Bezirksversammlung Wandsbek

Auszug - Anliegen der Bürgerinnen und Bürger und öffentliche Fragestunde  

 
 
Sitzung des Hauptausschusses
TOP: Ö 1
Gremium: Hauptausschuss Beschlussart: ungeändert beschlossen
Datum: Mo, 01.12.2008 Status: öffentlich/nichtöffentlich
Zeit: 17:30 - 19:00 Anlass: Sitzung
Raum: Raum 288
Ort: Schloßstraße 60, 22041 Hamburg
 
Protokoll

Freie und Hansestadt Hamburg

Bezirksamt Wandsbek

Bezirksversammlung

 


 

Auszug aus der Niederschrift

der 10. Sitzung des Gremiums

Hauptausschuss

am 01.12.2008

 

 


Tagesordnungspunkt 1 :

 

!Titel!


Anliegen der Bürgerinnen und Bürger und öffentliche Fragestunde


 

 

 

 

 


 


Seitens zweier Bürgerinnen wird das Thema  Lockkoppel 2 angesprochen.

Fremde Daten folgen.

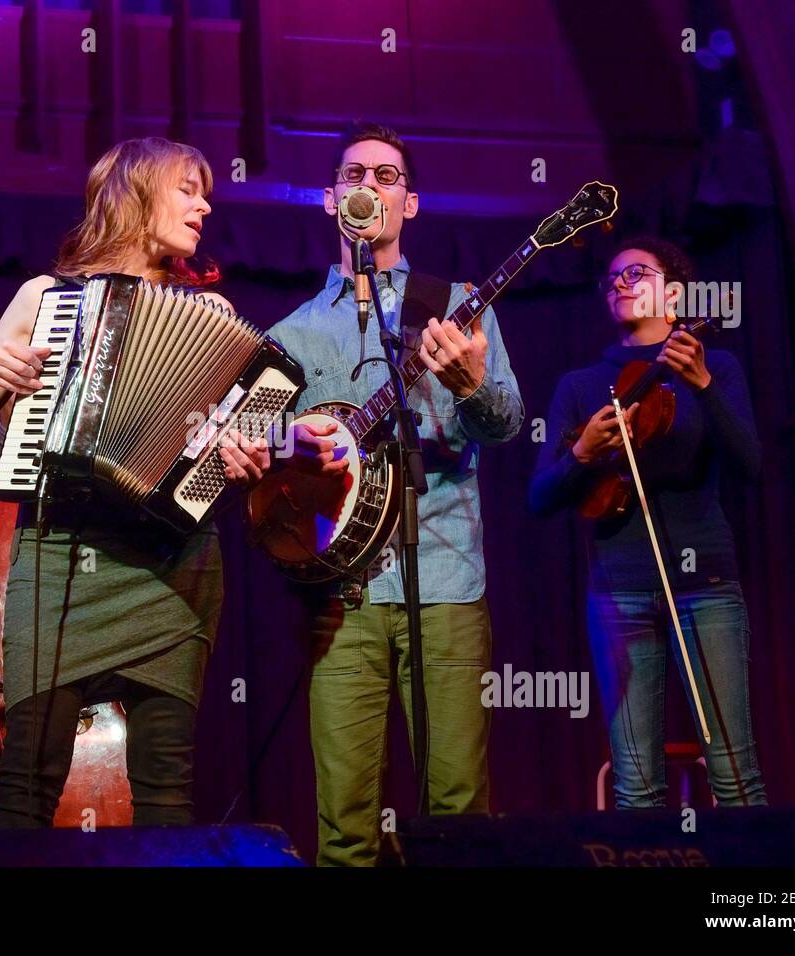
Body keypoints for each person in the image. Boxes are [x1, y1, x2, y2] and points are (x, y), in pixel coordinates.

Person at [0, 137, 269, 829]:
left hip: (172, 571)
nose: (204, 205)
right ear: (136, 193)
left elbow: (221, 460)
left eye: (204, 191)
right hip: (60, 557)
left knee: (164, 789)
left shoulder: (210, 317)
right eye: (187, 188)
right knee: (26, 782)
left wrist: (240, 462)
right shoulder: (46, 296)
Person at [266, 123, 524, 865]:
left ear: (409, 203)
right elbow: (259, 468)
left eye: (386, 176)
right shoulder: (290, 335)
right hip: (340, 599)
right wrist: (293, 446)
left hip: (445, 585)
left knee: (458, 815)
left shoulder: (461, 305)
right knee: (344, 828)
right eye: (354, 175)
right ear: (328, 200)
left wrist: (472, 385)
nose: (368, 187)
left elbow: (507, 428)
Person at [529, 237, 767, 809]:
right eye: (612, 279)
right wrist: (583, 453)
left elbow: (751, 465)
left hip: (705, 583)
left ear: (675, 292)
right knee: (636, 787)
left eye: (636, 272)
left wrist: (705, 386)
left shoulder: (715, 366)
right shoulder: (581, 386)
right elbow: (539, 498)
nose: (620, 284)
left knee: (735, 777)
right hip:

Die Bürgerinnen tragen nochmals ihren Unmut über diese Angelegenheit vor. Es müsse aufgrund umgangssprachlicher Begriffe nunmehr ein Klageverfahren angestrengt werden. Die neuerlich beantragten Erweiterung der Balkone durch den Bauunternehmer habe nochmals den Beleg gebracht, dass das Baufenster bereits verlassen wurde. In den vorangegangenen Bauausschüssen sei seitens der Verwaltung aber geäußert worden, das Baufenster werde eingehalten.

 

Herr Graage  weist auf den heutigen Tagesordnungspunkt 4.2 hin. Es soll über das Verfahren  über sog. problematische Bauanträge gesprochen werden.

 

Herr Klier berichtet, dass das Bauvorhaben dem örtlichen Bauausschuss zwei Mal vorgelegt worden sei, mit der Anmerkung der Verwaltung, es handele sich um ein genehmigungsfähiges  Bauvorhaben. Möglicherweise müsse tatsächlich bei problematischen Vorlagen in den Bauausschüssen über eine besseres Verfahren nachgedacht werden, um die Politik zu sensibilisieren.  Der Eingabenausschuss habe im übrigen diese Sache abschlägig beschieden.

 

Herr Duge zitiert aus der Antwort des Petitionsausschusses. Es würden  Bedenken geäußert gegen die umgangssprachliche und werksprachlicher Nutzung des Wortes „Doppelhaus“. Der Eingabenausschuss sei nicht in der Lage gewesen, eine Entscheidung zu treffen, sondern habe geraten, dieses gerichtlich prüfen zu lassen. Solche Fälle müssten zukünftig vor Entscheidung der Verwaltung den Unterausschüssen für Bauangelegenheiten vorgelegt werden.

 

Herr Klier entgegnet Herrn Duge, er müsse vollständig zitieren. Der Eingabenausschuss sei trotz der Bedenken zu der Auffassung gelangt, dass es sich bei dem geplanten Bauvorhaben im rechtlichen Sinne nicht um ein Doppelhaus handele.

 

Herr Duge ergänzt, dass darüber hinaus der Hinweis gegeben wurde, dass die notwendige Auslegung des Begriffes „Gebäude“ der Eingabenausschuss nicht vornehmen könne, zumal die Auslegung von Rechtsbegriffen den Gerichten vorbehalten sei. 

 

Herr Dr. Fischer weist darauf hin, dass verstärkt die von der ATAG- Klausel betroffenen Gebiete mit einem neuem B-Planrecht überzogen werden sollen, so dass die Nachvollziehbarkeit solcher Entscheidungen erhöht werde.

 

Herr von Kroge bekräftigt, dass Transparenz durch entsprechende Behandlung in den Bauauschüssen notwendig sei.